En Panamá, cada dos años se sientan frente a frente en la mesa del salario mínimo los actores clave de la economía panameña: trabajadores, empresarios y gobierno. La trama es a la vez tan simple como compleja: en menos de dos meses estos actores deben acordar el salario mínimo que regirá en el país. Casi nunca logran tal acuerdo. Quizá por ese final anticlimático no valoramos plenamente este extraordinario drama. En un sistema económico movido por la competencia y la falta de empatía, aún preservamos un espacio institucional donde se reconoce que la economía no es un mecanismo automático, sino un tejido frágil de intereses, tensiones y necesidades humanas. La mesa del salario mínimo es, en ese sentido, uno de los últimos lugares donde el país se mira a sí mismo y decide qué entiende por justicia económica.
El capitalismo mueve recursos de sectores de bajo rendimiento a sectores más productivos, premia el riesgo, incentiva la creatividad y abre oportunidades.
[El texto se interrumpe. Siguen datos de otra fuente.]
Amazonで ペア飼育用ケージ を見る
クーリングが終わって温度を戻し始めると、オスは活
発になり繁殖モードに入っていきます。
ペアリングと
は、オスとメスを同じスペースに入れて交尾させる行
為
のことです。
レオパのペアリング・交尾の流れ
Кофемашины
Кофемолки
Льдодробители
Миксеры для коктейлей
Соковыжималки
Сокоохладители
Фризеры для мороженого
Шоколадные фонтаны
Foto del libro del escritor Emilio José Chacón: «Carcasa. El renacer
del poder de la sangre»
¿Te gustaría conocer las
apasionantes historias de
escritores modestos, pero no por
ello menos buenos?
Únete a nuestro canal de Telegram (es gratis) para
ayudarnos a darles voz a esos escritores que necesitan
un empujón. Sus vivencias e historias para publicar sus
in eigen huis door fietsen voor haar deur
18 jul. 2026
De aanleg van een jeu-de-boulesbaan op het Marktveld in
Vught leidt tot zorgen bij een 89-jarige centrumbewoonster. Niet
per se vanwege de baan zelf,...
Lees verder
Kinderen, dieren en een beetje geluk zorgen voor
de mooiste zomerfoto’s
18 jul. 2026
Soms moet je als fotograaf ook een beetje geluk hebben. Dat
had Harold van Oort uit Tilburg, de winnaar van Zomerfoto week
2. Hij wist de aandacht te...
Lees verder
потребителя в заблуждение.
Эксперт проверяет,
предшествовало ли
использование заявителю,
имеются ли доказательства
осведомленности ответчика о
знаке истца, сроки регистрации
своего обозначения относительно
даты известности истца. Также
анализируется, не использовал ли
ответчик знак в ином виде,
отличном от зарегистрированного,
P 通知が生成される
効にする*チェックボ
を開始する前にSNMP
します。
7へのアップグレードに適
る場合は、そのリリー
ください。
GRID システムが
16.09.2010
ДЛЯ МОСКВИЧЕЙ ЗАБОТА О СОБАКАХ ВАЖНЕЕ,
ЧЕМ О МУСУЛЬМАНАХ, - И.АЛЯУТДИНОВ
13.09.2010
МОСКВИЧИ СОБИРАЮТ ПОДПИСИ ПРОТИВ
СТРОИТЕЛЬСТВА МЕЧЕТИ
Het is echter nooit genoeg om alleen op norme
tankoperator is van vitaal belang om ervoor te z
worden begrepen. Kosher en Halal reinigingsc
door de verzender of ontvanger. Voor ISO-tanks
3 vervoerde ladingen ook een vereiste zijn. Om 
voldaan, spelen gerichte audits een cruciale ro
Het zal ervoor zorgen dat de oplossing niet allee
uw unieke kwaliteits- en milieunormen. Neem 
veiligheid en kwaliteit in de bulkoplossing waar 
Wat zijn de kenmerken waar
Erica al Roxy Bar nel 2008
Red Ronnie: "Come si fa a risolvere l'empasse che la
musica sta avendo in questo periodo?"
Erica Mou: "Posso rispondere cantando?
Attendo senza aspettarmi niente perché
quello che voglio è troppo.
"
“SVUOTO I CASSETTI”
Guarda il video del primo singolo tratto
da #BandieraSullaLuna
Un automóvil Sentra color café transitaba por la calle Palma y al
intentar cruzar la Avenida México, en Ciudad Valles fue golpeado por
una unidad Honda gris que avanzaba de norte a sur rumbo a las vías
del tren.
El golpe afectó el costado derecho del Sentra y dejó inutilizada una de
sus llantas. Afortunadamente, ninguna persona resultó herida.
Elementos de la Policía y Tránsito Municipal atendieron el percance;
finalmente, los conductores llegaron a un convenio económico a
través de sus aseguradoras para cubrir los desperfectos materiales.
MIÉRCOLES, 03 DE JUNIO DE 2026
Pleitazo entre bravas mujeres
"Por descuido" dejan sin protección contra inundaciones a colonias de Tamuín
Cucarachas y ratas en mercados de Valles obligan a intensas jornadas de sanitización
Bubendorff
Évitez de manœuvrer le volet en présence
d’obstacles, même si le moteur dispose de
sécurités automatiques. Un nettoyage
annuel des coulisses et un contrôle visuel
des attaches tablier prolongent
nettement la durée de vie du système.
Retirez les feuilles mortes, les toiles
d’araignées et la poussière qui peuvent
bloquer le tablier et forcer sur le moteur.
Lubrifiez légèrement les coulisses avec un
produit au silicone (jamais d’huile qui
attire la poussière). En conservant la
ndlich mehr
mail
Pero no todos se benefician por igual de ese proceso. Las empresas buscan maximizar ganancias y monopolizar mercados. El bienestar social no es uno de sus objetivos. Reducir costos, incluidos los laborales, es parte esencial de su funcionamiento. La OIT ha documentado que Panamá es uno de los países con peor distribución del PIB hacia los trabajadores. Mientras en los Estados Unidos y Chile más del 50% del PIB va a remuneraciones laborales, en Panamá este porcentaje se mantiene por debajo del 35%, estancado por años. O sea, el crecimiento no está llegando a los trabajadores.
Por eso, los países que más prosperan no son los que dejan al mercado a su libre albedrío, sino los que imbrican procesos sociales para lograr un capitalismo esclarecido, donde las instituciones corrigen sus excesos y equilibran sus fuerzas.
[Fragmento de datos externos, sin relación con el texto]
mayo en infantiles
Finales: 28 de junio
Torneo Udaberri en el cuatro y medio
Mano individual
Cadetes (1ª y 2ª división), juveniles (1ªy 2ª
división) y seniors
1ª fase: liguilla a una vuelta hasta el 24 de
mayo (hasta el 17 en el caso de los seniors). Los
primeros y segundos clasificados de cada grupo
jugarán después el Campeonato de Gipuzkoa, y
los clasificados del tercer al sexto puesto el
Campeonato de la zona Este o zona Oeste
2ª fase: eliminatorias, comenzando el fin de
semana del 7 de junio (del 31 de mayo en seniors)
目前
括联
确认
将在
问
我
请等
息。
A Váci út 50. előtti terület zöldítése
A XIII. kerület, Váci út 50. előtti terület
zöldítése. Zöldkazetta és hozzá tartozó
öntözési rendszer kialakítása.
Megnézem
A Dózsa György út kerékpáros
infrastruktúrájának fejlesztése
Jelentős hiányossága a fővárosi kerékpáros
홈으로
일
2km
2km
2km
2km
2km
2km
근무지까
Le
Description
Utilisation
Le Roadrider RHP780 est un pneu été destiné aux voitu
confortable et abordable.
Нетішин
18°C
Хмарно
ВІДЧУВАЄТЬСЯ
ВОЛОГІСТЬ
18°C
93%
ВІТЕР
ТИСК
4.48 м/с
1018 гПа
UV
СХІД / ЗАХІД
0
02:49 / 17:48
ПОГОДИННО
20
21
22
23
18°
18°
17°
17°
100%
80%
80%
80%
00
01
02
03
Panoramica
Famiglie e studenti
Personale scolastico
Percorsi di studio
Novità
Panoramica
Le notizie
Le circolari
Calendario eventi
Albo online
La economista Ana Patiño, en su reciente análisis sobre el salario mínimo en Panamá, recuerda que no se trata de una simple cifra, sino de un instrumento fundamental para la estabilidad social. Funciona como un ancla que protege a quienes no tienen poder de negociación; es una barrera contra la pobreza laboral, un mecanismo que evita que la competencia entre empresas se base exclusivamente en abaratar la vida de sus trabajadores. También es un recordatorio de que el crecimiento económico solo tiene sentido si mejora la vida de la población.
En la más reciente temporada de esta obra de teatro, la ministra de Trabajo ha decidido encarnar el rol de paladín de las empresas, mientras minimiza el papel de los sindicatos, acusándolos o despreciándolos en público. Peor aún, en los últimos meses se ha debilitado el poder de estos grupos de trabajadores no solo con escándalos mediáticos, sino reteniendo fondos que legalmente les corresponden e instalando personas favorables al gobierno entre sus líderes. Es una erosión progresiva del único contrapeso real al poder empresarial.
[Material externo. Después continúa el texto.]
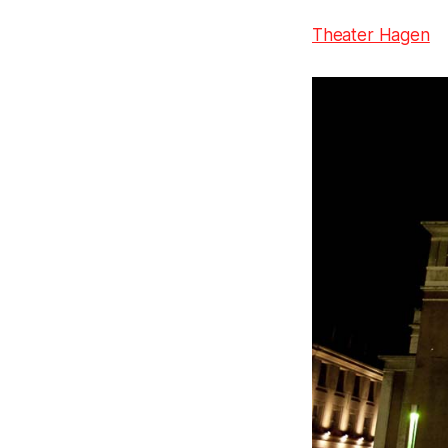
Theater Hagen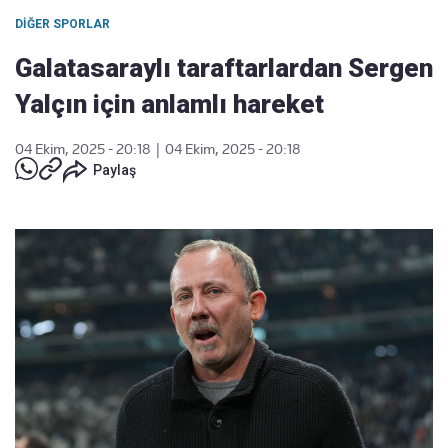
DIĞER SPORLAR
Galatasaraylı taraftarlardan Sergen
Yalçın için anlamlı hareket
04 Ekim, 2025 - 20:18
|
04 Ekim, 2025 - 20:18
Paylaş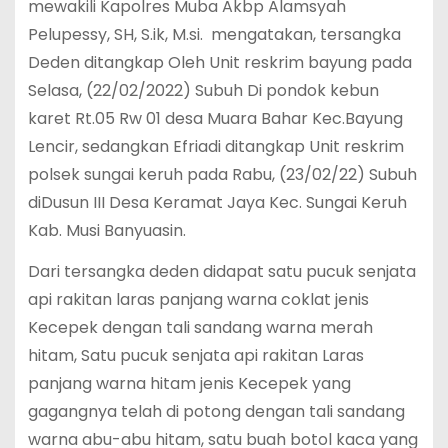
mewakili Kapolres Muba Akbp Alamsyah
Pelupessy, SH, S.ik, M.si. mengatakan, tersangka
Deden ditangkap Oleh Unit reskrim bayung pada
Selasa, (22/02/2022) Subuh Di pondok kebun
karet Rt.05 Rw 01 desa Muara Bahar Kec.Bayung
Lencir, sedangkan Efriadi ditangkap Unit reskrim
polsek sungai keruh pada Rabu, (23/02/22) Subuh
diDusun III Desa Keramat Jaya Kec. Sungai Keruh
Kab. Musi Banyuasin.
Dari tersangka deden didapat satu pucuk senjata
api rakitan laras panjang warna coklat jenis
Kecepek dengan tali sandang warna merah
hitam, Satu pucuk senjata api rakitan Laras
panjang warna hitam jenis Kecepek yang
gagangnya telah di potong dengan tali sandang
warna abu-abu hitam, satu buah botol kaca yang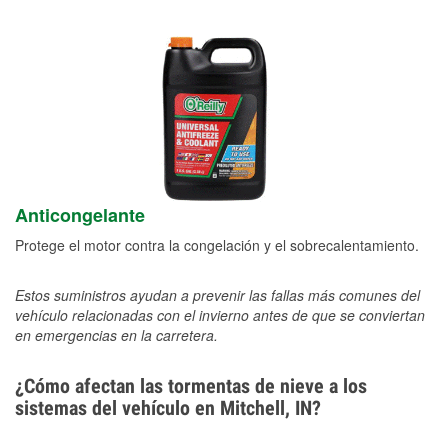
Anticongelante
Protege el motor contra la congelación y el sobrecalentamiento.
Estos suministros ayudan a prevenir las fallas más comunes del
vehículo relacionadas con el invierno antes de que se conviertan
en emergencias en la carretera.
¿Cómo afectan las tormentas de nieve a los
sistemas del vehículo en Mitchell, IN?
La idea de que el mercado asignará por sí mismo un salario justo es, siendo ingenuos, ingenua. Si las empresas se organizan para maximizar utilidades, ¿por qué no habrían de organizarse los trabajadores para maximizar bienestar? Suecia lo hace. Alemania lo hace. En ambos países muchos trabajadores se sientan en juntas directivas, opinan sobre inversiones, supervisan estrategias, influyen en decisiones que afectan no solo a la empresa sino al país entero. Darle espacios a los trabajadores en todos los procesos productivos no es radical; es un buen negocio para el país entero.
Por último, sin trabajadores con ingresos dignos no hay consumo; sin consumo no hay ventas; sin ventas no hay crecimiento real. Las empresas lo saben, pero a veces prefieren invertir en la acumulación patrimonial, en el mundo financiero, en lugar de reforzar la economía real. El dinero se queda en los balances, no en los salarios, y no vuelve a circular.
Por eso, la mesa de diálogo del salario mínimo no debería ser una tragedia que la ministra debe aguantar a regañadientes. Es uno de los pocos momentos en que este país, capturado por intereses corporativos y financieros, reconoce que todos (empleadores, trabajadores, gobierno) somos parte de un mismo escenario económico.
El autor es economista miembro del Sistema Nacional de Investigación.